Winter really comes into her own over the course of the story and when she finally gets it, I breathed a sigh of relief because, freaking finally, right? I was satisfied that the main character finally saw the light but one of the last things to happen in the book left me speechless, left a really bad taste in my mouth because I honestly didn’t think it was necessary. It took a huge shit on the message of the book.

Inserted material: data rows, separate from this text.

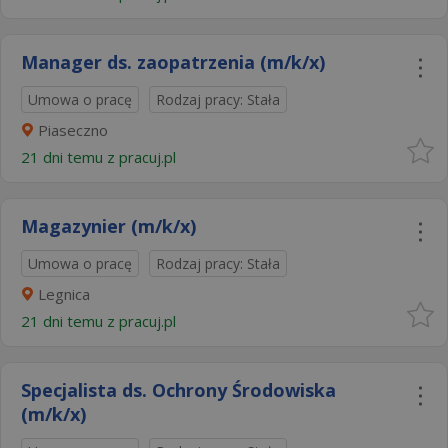
Manager ds. zaopatrzenia (m/k/x)
Umowa o pracę
Rodzaj pracy: Stała
Piaseczno
21 dni temu z
pracuj.pl
Magazynier (m/k/x)
Umowa o pracę
Rodzaj pracy: Stała
Legnica
21 dni temu z
pracuj.pl
Specjalista ds. Ochrony Środowiska
(m/k/x)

So Winter learns her lesson, she’s back at home and she’s not googling herself twenty times an hour, she’s evolved as a person and genuinely wants to be a better, more enlightened person. She’s at peace. One of the things that she hasn’t given up is googling others that are going through what she went through. The latest victim? A happily married white man in his thirties who set up a dating profile on a gay dating app for the sole purpose of outing the men he met on there who work in politics in D.C. He’s a reporter and was doing all of this for the story. Needless to say, the online social media justice department went in on this guy and our newly enlightened and evolved protagonist wrote this asshat a letter that basically said, “I feel for you man. Just know that you’ll get through this and I’ll see you on the other side.”
I can’t imagine why that needed to be included in this book. What lesson was being pushed here? It doesn’t matter what your actions are, nobody deserves death threats? People don’t deserve to lose their livelihood after doing shitty things that hurt others? That lesson could have been taught without victimizing the asshole who violated so many people, willingly.
I closed this book and was so very angry that I don’t think I can ever come back from it. There aren’t too many books that have angered me as much as this book did and I honestly don’t think I’ll be reading anything by Leila Sales again. I would be too scared that I’d get another one of these and no. Just hell fucking no.